## Collected data

+===+

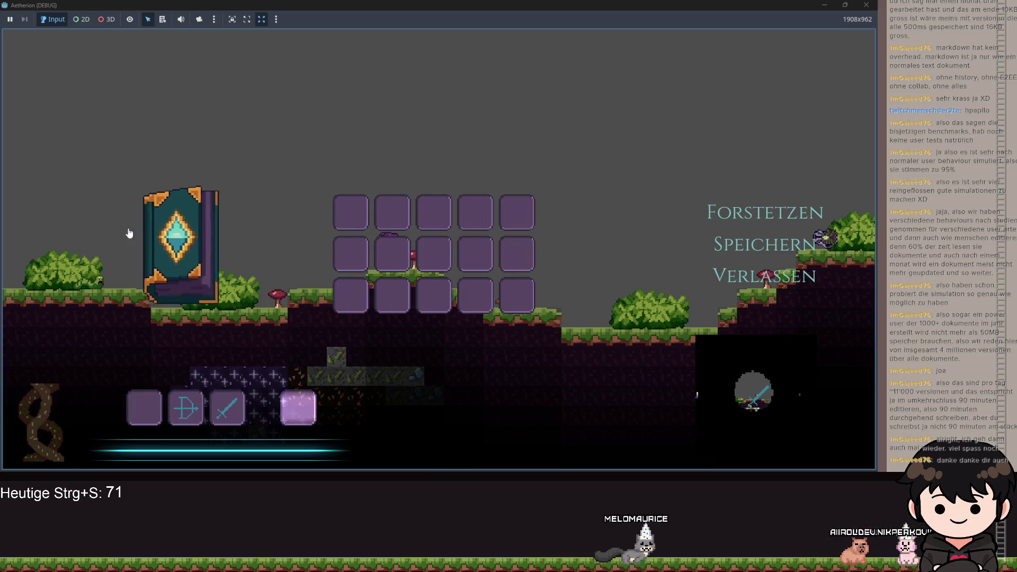
Repeatedly open and close the recipe book, visiting the first ? category and returning with Esc
{"action": "left_click", "coordinate": [130, 233]}
{"action": "left_click", "coordinate": [158, 127]}
{"action": "left_click", "coordinate": [147, 229]}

+===+

## Aim of the task
Determine how many lines above have the string "action" and output nothing besides the count.

## Answer to the exercise
3